Мать уговорить да уломать взялся самый умный, старший Андрий:
– Мамо, сгинет Тараска в степи один. Хоть и шустрый. От одного татарина уйдёт, от другого… Так ведь білявий он у нас – самый дорогой ясырь на невольничьем рынке. На такого целый загон татары учинят не поленятся… А тогда страх один – такого білявого херувимчика тотчас оскопити – и в султанский дворец, в эвнухи. Тогда, мамо, уж ни слёз твоих, ни молитв не хватит отвести Тараску от мук невиданных. На Сечи Тараске самое место. Ещё удивит всех нас.
Мать поплакала и затихла.
Самого Тараса братьям уговаривать не пришлось:
– Добре, – только и кивнул он. – Кажуть, красиво на Січі.

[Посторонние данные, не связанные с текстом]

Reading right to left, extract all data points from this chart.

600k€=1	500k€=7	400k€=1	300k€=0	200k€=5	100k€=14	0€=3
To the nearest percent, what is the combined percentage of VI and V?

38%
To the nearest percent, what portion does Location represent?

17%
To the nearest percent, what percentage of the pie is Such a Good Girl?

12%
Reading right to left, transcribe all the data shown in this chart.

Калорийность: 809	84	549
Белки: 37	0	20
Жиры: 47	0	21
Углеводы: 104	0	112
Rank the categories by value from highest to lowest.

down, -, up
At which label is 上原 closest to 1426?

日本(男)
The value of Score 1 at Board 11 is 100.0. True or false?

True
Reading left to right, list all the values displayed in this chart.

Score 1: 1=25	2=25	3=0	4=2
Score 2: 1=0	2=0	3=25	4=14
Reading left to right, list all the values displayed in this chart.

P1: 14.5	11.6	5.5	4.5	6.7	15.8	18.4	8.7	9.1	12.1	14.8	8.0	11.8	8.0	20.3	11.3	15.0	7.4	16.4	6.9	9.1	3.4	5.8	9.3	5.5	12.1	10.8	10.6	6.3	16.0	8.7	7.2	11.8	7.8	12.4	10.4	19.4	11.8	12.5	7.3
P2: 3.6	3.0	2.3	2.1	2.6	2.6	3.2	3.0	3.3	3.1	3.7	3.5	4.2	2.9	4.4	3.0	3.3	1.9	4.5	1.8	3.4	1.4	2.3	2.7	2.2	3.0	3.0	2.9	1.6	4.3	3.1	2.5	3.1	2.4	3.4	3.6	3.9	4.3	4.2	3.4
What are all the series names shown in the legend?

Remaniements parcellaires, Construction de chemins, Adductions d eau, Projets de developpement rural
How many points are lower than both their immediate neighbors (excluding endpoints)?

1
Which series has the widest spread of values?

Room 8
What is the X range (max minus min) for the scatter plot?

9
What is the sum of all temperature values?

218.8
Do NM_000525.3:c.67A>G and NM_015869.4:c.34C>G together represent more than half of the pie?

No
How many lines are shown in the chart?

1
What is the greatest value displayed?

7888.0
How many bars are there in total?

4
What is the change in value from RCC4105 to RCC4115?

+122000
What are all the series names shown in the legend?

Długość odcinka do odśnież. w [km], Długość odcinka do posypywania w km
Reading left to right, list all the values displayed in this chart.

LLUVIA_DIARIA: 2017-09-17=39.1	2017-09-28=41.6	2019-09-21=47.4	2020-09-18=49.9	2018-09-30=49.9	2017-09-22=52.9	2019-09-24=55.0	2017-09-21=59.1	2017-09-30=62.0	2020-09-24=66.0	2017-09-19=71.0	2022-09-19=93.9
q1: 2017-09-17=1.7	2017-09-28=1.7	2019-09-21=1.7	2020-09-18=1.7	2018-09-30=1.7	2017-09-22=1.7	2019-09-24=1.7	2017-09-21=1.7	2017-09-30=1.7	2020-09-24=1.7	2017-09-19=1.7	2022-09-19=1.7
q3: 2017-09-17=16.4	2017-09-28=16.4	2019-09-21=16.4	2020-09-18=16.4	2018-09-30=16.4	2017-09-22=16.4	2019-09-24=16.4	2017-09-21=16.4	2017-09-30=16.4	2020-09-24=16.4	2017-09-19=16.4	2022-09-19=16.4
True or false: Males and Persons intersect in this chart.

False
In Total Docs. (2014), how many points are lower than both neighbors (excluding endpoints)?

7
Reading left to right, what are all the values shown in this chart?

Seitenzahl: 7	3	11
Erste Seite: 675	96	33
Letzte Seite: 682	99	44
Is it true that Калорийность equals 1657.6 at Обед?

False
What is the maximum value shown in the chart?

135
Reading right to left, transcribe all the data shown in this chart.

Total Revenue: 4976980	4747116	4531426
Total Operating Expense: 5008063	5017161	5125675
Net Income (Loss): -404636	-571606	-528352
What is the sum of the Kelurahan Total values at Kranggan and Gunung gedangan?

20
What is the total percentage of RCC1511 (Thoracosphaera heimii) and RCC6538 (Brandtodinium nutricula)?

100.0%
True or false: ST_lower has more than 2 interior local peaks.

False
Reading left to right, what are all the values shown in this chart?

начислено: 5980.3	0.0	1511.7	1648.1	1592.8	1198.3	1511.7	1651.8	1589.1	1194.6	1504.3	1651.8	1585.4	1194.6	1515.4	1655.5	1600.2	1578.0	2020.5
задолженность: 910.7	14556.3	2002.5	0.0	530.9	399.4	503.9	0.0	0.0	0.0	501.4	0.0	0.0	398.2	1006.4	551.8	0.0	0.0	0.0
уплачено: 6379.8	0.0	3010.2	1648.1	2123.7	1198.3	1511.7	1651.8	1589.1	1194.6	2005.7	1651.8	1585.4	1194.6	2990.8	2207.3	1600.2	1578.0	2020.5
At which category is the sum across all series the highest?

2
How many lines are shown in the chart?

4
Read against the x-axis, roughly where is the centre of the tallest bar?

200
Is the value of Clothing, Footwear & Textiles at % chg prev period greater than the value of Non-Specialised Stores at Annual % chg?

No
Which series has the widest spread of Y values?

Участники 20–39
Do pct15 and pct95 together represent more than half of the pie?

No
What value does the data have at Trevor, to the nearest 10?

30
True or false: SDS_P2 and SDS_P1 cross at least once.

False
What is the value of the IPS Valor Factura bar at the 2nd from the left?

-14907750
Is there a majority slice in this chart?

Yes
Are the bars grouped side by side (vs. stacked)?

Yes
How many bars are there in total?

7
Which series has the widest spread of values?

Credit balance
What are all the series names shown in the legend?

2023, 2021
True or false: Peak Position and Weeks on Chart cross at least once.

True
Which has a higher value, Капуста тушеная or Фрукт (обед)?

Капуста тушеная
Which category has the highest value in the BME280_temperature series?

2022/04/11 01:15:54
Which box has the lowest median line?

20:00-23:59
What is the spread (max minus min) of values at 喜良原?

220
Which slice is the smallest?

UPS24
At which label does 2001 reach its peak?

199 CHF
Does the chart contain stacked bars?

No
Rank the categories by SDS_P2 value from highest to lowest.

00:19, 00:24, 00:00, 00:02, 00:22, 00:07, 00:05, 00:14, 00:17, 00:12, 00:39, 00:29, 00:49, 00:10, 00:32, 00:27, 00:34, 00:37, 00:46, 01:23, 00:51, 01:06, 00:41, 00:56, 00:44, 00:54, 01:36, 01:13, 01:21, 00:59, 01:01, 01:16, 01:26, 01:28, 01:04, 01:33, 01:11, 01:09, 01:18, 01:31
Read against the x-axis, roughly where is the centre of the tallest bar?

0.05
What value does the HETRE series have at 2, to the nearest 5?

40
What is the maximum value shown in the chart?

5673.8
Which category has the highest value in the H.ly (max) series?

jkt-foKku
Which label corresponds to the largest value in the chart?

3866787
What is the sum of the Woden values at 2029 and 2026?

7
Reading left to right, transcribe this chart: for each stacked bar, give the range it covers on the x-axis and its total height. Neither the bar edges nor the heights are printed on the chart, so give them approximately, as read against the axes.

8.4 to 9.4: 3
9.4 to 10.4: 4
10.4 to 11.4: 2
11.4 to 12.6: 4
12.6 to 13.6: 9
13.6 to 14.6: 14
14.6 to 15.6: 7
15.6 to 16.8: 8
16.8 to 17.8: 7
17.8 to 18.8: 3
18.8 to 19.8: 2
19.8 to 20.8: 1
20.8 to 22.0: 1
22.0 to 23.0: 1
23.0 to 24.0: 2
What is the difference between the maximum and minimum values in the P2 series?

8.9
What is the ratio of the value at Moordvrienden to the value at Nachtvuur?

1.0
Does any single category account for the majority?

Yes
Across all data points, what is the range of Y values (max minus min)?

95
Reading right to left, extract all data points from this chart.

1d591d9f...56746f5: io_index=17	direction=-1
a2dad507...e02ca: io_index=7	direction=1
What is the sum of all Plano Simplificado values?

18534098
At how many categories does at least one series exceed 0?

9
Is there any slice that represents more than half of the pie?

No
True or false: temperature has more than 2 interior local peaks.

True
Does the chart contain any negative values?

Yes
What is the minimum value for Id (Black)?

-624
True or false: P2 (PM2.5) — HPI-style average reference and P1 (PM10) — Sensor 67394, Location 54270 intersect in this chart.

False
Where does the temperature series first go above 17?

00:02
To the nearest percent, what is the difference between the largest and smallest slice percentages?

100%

Славные братья у Тараса, таких ещё поискать надо: собрали молодшему всё самое лучшее, дабы гордо, ярко и ладно понёс он на Сечь достоинство рода Палийко. Дабы издали видно было – богаты и крепки Палийки все, от старшего до последыша.
– Советов тебе давать не будем, – сказал напоследок Тарасу мудрый Андрий. – Степь не хуже нашего знаешь, а на Сечи мы с братом и не живали. Но один совет дам. Горилкой не упиваться не скажу, потому как то говорить тебе, что коню втолковывать сусликов не жевать. Но скажу: помалу все же пей, а то как бы не подумали ватажники, что засланный ты разведывать силу Сечи. От немцев ли каких или же от самого папы римского.
– Добре, – кротко кивнул Тарас.
Споткнулись только на жеребце. Андрий присмотрел из объезженных для брата ладного, крепкого, горячего да мягкоуздого жеребчика прямо глянцевой вороной масти – как в зерцало, ему в круп смотрись!
– Благодарствую, брате, только я к Серке своей присиделся, на ней останусь, – тихо сказал Тарас.
– Тьфу, пропасть! – мотнул чубом Андрий. – Да тебя ж не примут с такой кобылкой на Сечи… Скажут, «на сивой собаке приехал». Не позорь нас!
– Уж всё же лучше я на Серке, – отнюдь не канюча, повторил Тарас.